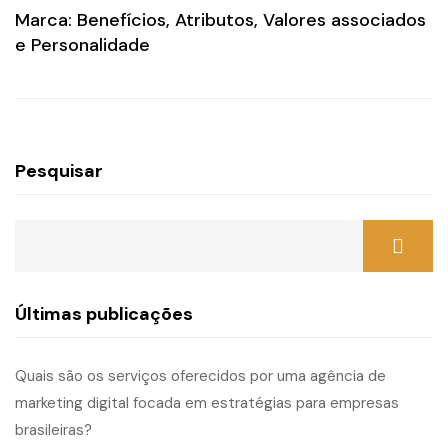
Marca: Benefícios, Atributos, Valores associados
e Personalidade
Pesquisar
Últimas publicações
Quais são os serviços oferecidos por uma agência de
marketing digital focada em estratégias para empresas
brasileiras?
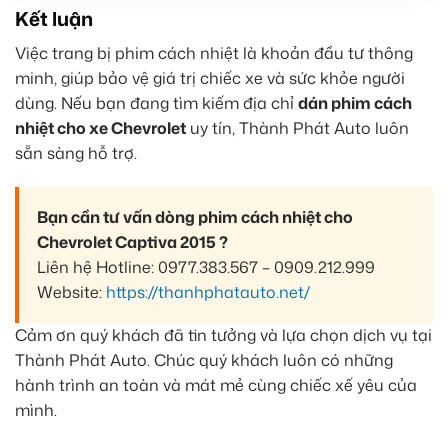
Kết luận
Việc trang bị phim cách nhiệt là khoản đầu tư thông
minh, giúp bảo vệ giá trị chiếc xe và sức khỏe người
dùng. Nếu bạn đang tìm kiếm địa chỉ
dán phim cách
nhiệt cho xe Chevrolet
uy tín, Thành Phát Auto luôn
sẵn sàng hỗ trợ.
Bạn cần tư vấn dòng phim cách nhiệt cho
Chevrolet Captiva 2015 ?
Liên hệ Hotline: 0977.383.567 – 0909.212.999
Website:
https://thanhphatauto.net/
Cảm ơn quý khách đã tin tưởng và lựa chọn dịch vụ tại
Thành Phát Auto. Chúc quý khách luôn có những
hành trình an toàn và mát mẻ cùng chiếc xế yêu của
mình.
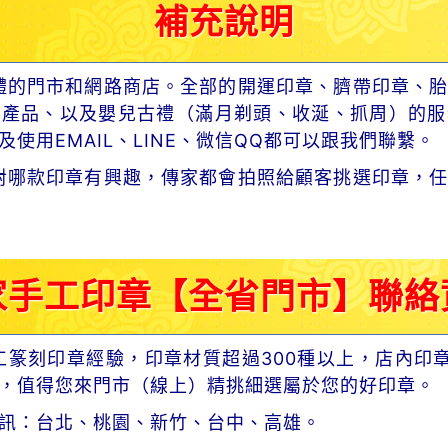
補充說明
體的門市和網路商店。全部的開運印章、臍帶印章、胎
章產品、以及嬰兒古禮（滿月剃頭、收涎、抓周）的服
使用EMAIL、LINE、微信QQ都可以跟我們聯繫。
對哪款印章有興趣，傳家都會拍照給顧客挑選印章，任
家手工印章【全省門市】聯絡
工篆刻印章經驗，印章材質超過300種以上，店內印
，值得您來門市（線上）精挑細選屬於您的好印章。
訊：台北、桃園、新竹、台中、高雄。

☆ ☆ ☆ ☆ ☆

*The problem:* Change every "Chevrolet" in the listing above to "Toyota" and leave all other text exactly the same. Leave the pictures out of your answer.

*Output for this task:*
Marca: Benefícios, Atributos, Valores associados
e Personalidade
Pesquisar
Últimas publicações
Quais são os serviços oferecidos por uma agência de
marketing digital focada em estratégias para empresas
brasileiras?
Kết luận
Việc trang bị phim cách nhiệt là khoản đầu tư thông
minh, giúp bảo vệ giá trị chiếc xe và sức khỏe người
dùng. Nếu bạn đang tìm kiếm địa chỉ
dán phim cách
nhiệt cho xe Toyota
uy tín, Thành Phát Auto luôn
sẵn sàng hỗ trợ.
Bạn cần tư vấn dòng phim cách nhiệt cho
Toyota Captiva 2015 ?
Liên hệ Hotline: 0977.383.567 – 0909.212.999
Website:
https://thanhphatauto.net/
Cảm ơn quý khách đã tin tưởng và lựa chọn dịch vụ tại
Thành Phát Auto. Chúc quý khách luôn có những
hành trình an toàn và mát mẻ cùng chiếc xế yêu của
mình.
補充說明
體的門市和網路商店。全部的開運印章、臍帶印章、胎
章產品、以及嬰兒古禮（滿月剃頭、收涎、抓周）的服
使用EMAIL、LINE、微信QQ都可以跟我們聯繫。
對哪款印章有興趣，傳家都會拍照給顧客挑選印章，任
家手工印章【全省門市】聯絡
工篆刻印章經驗，印章材質超過300種以上，店內印
，值得您來門市（線上）精挑細選屬於您的好印章。
訊：台北、桃園、新竹、台中、高雄。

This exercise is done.